Il est des mots qui semblent avoir été inventés pour un seul être humain: le sien était «truculence». Et des objets aussi: le sien restera ce cigare qui allait si bien à sa voix unique, profonde, un brin obséquieuse. Seulement voilà, dans «obséquieuse», il y a «obsèques». Et, approche de Noël ou pas, ça commence sérieusement à sentir le sapin du côté du cinéma. Trois jours après la disparition du cinéaste américain Robert Altman, Philippe Noiret, comédien français inoubliable de ces quarante dernières années, est décédé jeudi des suites d'une longue maladie.
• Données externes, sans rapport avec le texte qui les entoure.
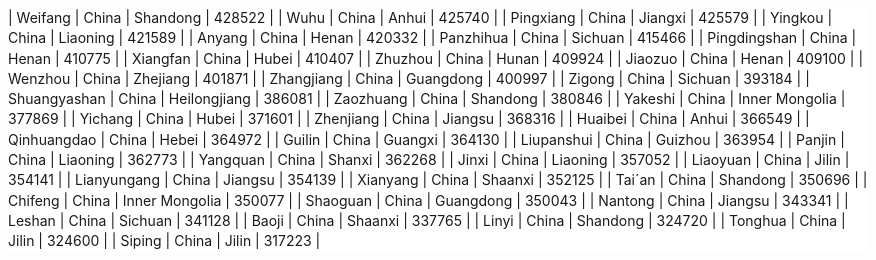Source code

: | Weifang | China | Shandong | 428522 |
| Wuhu | China | Anhui | 425740 |
| Pingxiang | China | Jiangxi | 425579 |
| Yingkou | China | Liaoning | 421589 |
| Anyang | China | Henan | 420332 |
| Panzhihua | China | Sichuan | 415466 |
| Pingdingshan | China | Henan | 410775 |
| Xiangfan | China | Hubei | 410407 |
| Zhuzhou | China | Hunan | 409924 |
| Jiaozuo | China | Henan | 409100 |
| Wenzhou | China | Zhejiang | 401871 |
| Zhangjiang | China | Guangdong | 400997 |
| Zigong | China | Sichuan | 393184 |
| Shuangyashan | China | Heilongjiang | 386081 |
| Zaozhuang | China | Shandong | 380846 |
| Yakeshi | China | Inner Mongolia | 377869 |
| Yichang | China | Hubei | 371601 |
| Zhenjiang | China | Jiangsu | 368316 |
| Huaibei | China | Anhui | 366549 |
| Qinhuangdao | China | Hebei | 364972 |
| Guilin | China | Guangxi | 364130 |
| Liupanshui | China | Guizhou | 363954 |
| Panjin | China | Liaoning | 362773 |
| Yangquan | China | Shanxi | 362268 |
| Jinxi | China | Liaoning | 357052 |
| Liaoyuan | China | Jilin | 354141 |
| Lianyungang | China | Jiangsu | 354139 |
| Xianyang | China | Shaanxi | 352125 |
| Tai´an | China | Shandong | 350696 |
| Chifeng | China | Inner Mongolia | 350077 |
| Shaoguan | China | Guangdong | 350043 |
| Nantong | China | Jiangsu | 343341 |
| Leshan | China | Sichuan | 341128 |
| Baoji | China | Shaanxi | 337765 |
| Linyi | China | Shandong | 324720 |
| Tonghua | China | Jilin | 324600 |
| Siping | China | Jilin | 317223 |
Chacun le savait, mais pas grand monde, dans la pratique honteuse de la nécrologie préventive qui anime les rédactions, n'avait osé préparer son départ.
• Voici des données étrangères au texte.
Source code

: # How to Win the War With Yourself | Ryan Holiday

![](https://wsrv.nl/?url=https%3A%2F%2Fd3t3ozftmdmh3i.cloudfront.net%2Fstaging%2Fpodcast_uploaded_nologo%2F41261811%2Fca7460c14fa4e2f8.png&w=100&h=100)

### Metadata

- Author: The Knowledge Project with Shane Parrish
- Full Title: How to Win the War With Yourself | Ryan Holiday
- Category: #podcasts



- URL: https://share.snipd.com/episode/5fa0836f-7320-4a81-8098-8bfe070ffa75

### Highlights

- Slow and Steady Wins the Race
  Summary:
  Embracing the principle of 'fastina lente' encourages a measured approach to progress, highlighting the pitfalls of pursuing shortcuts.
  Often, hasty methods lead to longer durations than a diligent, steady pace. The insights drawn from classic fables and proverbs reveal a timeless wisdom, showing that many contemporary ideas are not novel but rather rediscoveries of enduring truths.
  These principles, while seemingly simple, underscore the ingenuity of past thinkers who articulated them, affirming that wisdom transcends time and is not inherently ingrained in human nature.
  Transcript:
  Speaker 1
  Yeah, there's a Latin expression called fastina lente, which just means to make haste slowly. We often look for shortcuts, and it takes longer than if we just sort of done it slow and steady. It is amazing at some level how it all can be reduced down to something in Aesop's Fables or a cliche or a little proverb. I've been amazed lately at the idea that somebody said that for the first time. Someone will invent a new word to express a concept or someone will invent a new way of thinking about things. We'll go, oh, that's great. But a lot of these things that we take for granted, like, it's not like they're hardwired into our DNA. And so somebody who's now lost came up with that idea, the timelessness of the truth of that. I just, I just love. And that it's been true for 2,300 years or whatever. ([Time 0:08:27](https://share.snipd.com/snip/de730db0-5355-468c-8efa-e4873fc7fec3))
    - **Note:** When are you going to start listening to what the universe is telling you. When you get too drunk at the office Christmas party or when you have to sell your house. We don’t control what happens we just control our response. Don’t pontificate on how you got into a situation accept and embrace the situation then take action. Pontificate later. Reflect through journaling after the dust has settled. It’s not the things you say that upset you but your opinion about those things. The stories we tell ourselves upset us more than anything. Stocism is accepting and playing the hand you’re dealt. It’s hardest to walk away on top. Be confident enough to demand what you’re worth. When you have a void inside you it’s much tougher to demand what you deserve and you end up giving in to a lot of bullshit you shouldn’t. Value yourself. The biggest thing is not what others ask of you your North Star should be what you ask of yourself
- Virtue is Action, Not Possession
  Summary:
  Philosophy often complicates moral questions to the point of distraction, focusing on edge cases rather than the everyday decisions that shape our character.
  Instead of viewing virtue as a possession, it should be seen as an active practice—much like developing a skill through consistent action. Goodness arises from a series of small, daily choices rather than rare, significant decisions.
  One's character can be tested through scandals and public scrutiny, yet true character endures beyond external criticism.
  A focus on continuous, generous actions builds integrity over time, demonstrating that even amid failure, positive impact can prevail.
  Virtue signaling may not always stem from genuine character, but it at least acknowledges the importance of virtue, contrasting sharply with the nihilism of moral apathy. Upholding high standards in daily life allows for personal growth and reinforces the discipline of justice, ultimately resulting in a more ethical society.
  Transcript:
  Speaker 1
Si bien que, quand son agence artistique, Artmédia à Paris, a annoncé la nouvelle hier en fin d'après-midi, c'est pris à la gorge que les cinéphiles, professionnels ou non, ont vu défiler son immense carrière: 125 films, deux Césars (l'un en mari vengeur de Romy Schneider dans Le Vieux Fusil de Robert Enrico en 1976; l'autre en soldat affecté au comptage des pertes humaines dans les tranchées de La Vie et rien d'autre de Bertrand Tavernier en 1990). Le théâtre aussi, des dizaines de pièces dès son engagement par Jean Vilar au Théâtre national populaire en 1953. De Lorenzaccio au Cid, Philippe Noiret avait écumé les planches. Pour mieux les abandonner en 1967, lorsque le succès d'Alexandre le bienheureux d'Yves Robert lui a offert une stature de vedette de cinéma.

Débuts difficiles

C'est qu'il avait un temps souffert, Philippe Noiret, d'avoir eu à incarner, dès ses débuts au théâtre, des personnages en moyenne vingt ans plus vieux que lui. Il n'avait pas un physique de jeune premier, et le monde du spectacle, qui choyait à l'époque son ami Gérard Philipe, s'était chargé de bien le lui faire comprendre. Après les humiliations au baccalauréat, qu'il avait raté à répétition, c'en était trop. Du théâtre, il n'a fini par garder que Monique Chaumette, rencontrée durant ses sept années chez Vilar et épousée en 1962. Dès qu'il a pu, dès que l'écran l'a voulu, il a donc embrassé le cinéma avec gourmandise, il s'y est même vautré jusqu'au scandale dans La Grande Bouffe de Marco Ferreri en 1973.

Fidélité sans faille

Marco Ferreri fait partie des cinéastes que Philippe Noiret a aimés avec une fidélité sans faille. Capable de colères tonitruantes, il devenait tout miel avec ceux qui lui avaient donné sa chance, ses chances, et retournait les servir régulièrement: Philippe de Broca qui a fini par lui jeter Catherine Deneuve dans les bras dans L'Africain; Pierre Granier-Deferre qui lui a fait côtoyer Simone Signoret dans L'Etoile du Nord, ou encore Bertrand Tavernier, bien sûr, qui, de L'Horloger de Saint-Paul en 1974 à La Fille de d'Artagnan vingt ans plus tard, lui restera associé pour toujours dans une ripaille de grands films, de gueuletons et de complicité au coin du feu, chacun le cigare au bec.

On se souvient aujourd'hui d'un Philippe Noiret presque immuable, avec sa diction singulière et son pas lourd qui donnait l'impression de provoquer à lui seul la rotation de la Terre. Le cinéma italien adorait ça au point de lui offrir le statut d'icône internationale qu'il avait frôlé en 1969 sous la direction de George Cukor (Justine) et d'Alfred Hitchcock (L'Etau): avec Cinema Paradiso en 1988, puis dans Il Postino en 1996, il a fait le tour du monde. Mais c'est oublier que cette bonhomie, à qui même Jésus aurait confié le bon Dieu sans confession, aimait laisser surgir sa face sombre, retorse, pointilleuse, franchouillarde. Et flic surtout: sans pitié dans Pile ou Face, ripou dans les trois Ripoux et, bien sûr, sommet de saloperie dans Coup de torchon, l'un de ses plus grands rôles. Coup de torchon, une expression que la mort a décidé d'appliquer sur le monde du cinéma, ces temps-ci, avec une cadence franchement écœurante.